[Extracted page text data]
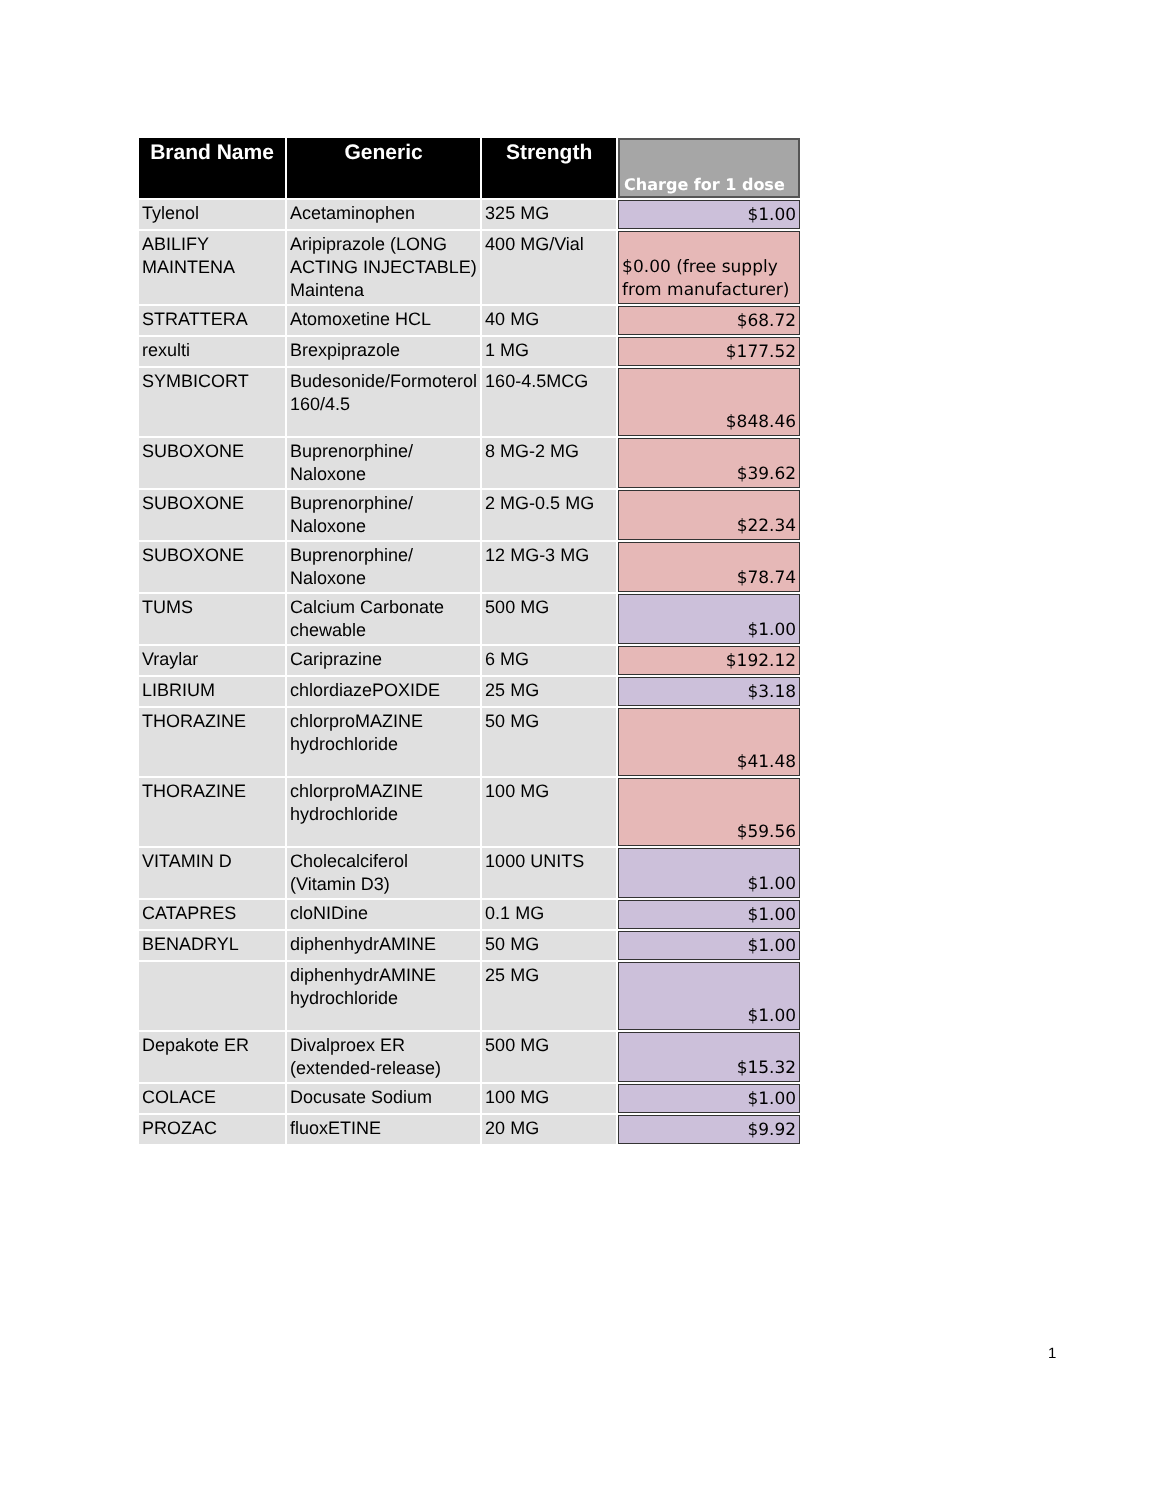| Brand Name | Generic | Strength | Charge for 1 dose |
| --- | --- | --- | --- |
| Tylenol | Acetaminophen | 325 MG | $1.00 |
| ABILIFY MAINTENA | Aripiprazole (LONG ACTING INJECTABLE) Maintena | 400 MG/Vial | $0.00 (free supply from manufacturer) |
| STRATTERA | Atomoxetine HCL | 40 MG | $68.72 |
| rexulti | Brexpiprazole | 1 MG | $177.52 |
| SYMBICORT | Budesonide/Formoterol 160/4.5 | 160-4.5MCG | $848.46 |
| SUBOXONE | Buprenorphine/ Naloxone | 8 MG-2 MG | $39.62 |
| SUBOXONE | Buprenorphine/ Naloxone | 2 MG-0.5 MG | $22.34 |
| SUBOXONE | Buprenorphine/ Naloxone | 12 MG-3 MG | $78.74 |
| TUMS | Calcium Carbonate chewable | 500 MG | $1.00 |
| Vraylar | Cariprazine | 6 MG | $192.12 |
| LIBRIUM | chlordiazePOXIDE | 25 MG | $3.18 |
| THORAZINE | chlorproMAZINE hydrochloride | 50 MG | $41.48 |
| THORAZINE | chlorproMAZINE hydrochloride | 100 MG | $59.56 |
| VITAMIN D | Cholecalciferol (Vitamin D3) | 1000 UNITS | $1.00 |
| CATAPRES | cloNIDine | 0.1 MG | $1.00 |
| BENADRYL | diphenhydrAMINE | 50 MG | $1.00 |
| | diphenhydrAMINE hydrochloride | 25 MG | $1.00 |
| Depakote ER | Divalproex ER (extended-release) | 500 MG | $15.32 |
| COLACE | Docusate Sodium | 100 MG | $1.00 |
| PROZAC | fluoxETINE | 20 MG | $9.92 |
1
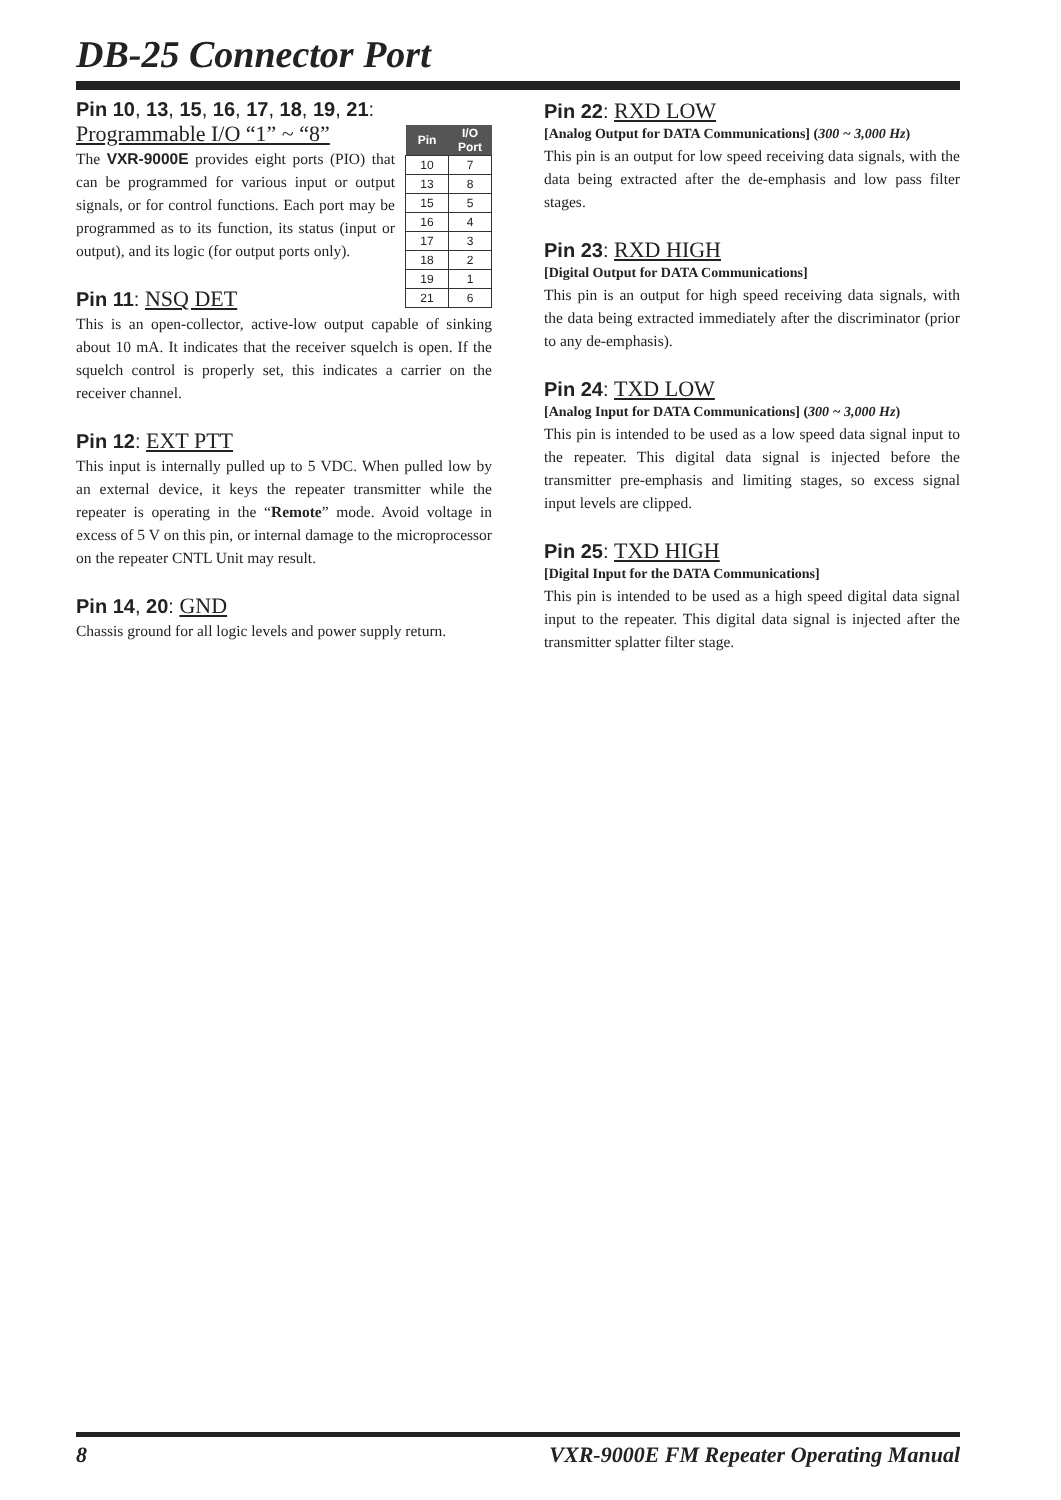DB-25 Connector Port
Pin 10, 13, 15, 16, 17, 18, 19, 21:
| Pin | I/O Port |
| --- | --- |
| 10 | 7 |
| 13 | 8 |
| 15 | 5 |
| 16 | 4 |
| 17 | 3 |
| 18 | 2 |
| 19 | 1 |
| 21 | 6 |
Programmable I/O “1” ~ “8”
The VXR-9000E provides eight ports (PIO) that can be programmed for various input or output signals, or for control functions. Each port may be programmed as to its function, its status (input or output), and its logic (for output ports only).
Pin 11: NSQ DET
This is an open-collector, active-low output capable of sinking about 10 mA. It indicates that the receiver squelch is open. If the squelch control is properly set, this indicates a carrier on the receiver channel.
Pin 12: EXT PTT
This input is internally pulled up to 5 VDC. When pulled low by an external device, it keys the repeater transmitter while the repeater is operating in the “Remote” mode. Avoid voltage in excess of 5 V on this pin, or internal damage to the microprocessor on the repeater CNTL Unit may result.
Pin 14, 20: GND
Chassis ground for all logic levels and power supply return.
Pin 22: RXD LOW
[Analog Output for DATA Communications] (300 ~ 3,000 Hz)
This pin is an output for low speed receiving data signals, with the data being extracted after the de-emphasis and low pass filter stages.
Pin 23: RXD HIGH
[Digital Output for DATA Communications]
This pin is an output for high speed receiving data signals, with the data being extracted immediately after the discriminator (prior to any de-emphasis).
Pin 24: TXD LOW
[Analog Input for DATA Communications] (300 ~ 3,000 Hz)
This pin is intended to be used as a low speed data signal input to the repeater. This digital data signal is injected before the transmitter pre-emphasis and limiting stages, so excess signal input levels are clipped.
Pin 25: TXD HIGH
[Digital Input for the DATA Communications]
This pin is intended to be used as a high speed digital data signal input to the repeater. This digital data signal is injected after the transmitter splatter filter stage.
8 VXR-9000E FM Repeater Operating Manual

— Required work —
Your answer should be the lines above, from the line containing "The VXR-9000E provides" up to and including the line containing "Pin 12: EXT PTT", reproduced exactly and with nothing else.

— Written answer —
The VXR-9000E provides eight ports (PIO) that can be programmed for various input or output signals, or for control functions. Each port may be programmed as to its function, its status (input or output), and its logic (for output ports only).
Pin 11: NSQ DET
This is an open-collector, active-low output capable of sinking about 10 mA. It indicates that the receiver squelch is open. If the squelch control is properly set, this indicates a carrier on the receiver channel.
Pin 12: EXT PTT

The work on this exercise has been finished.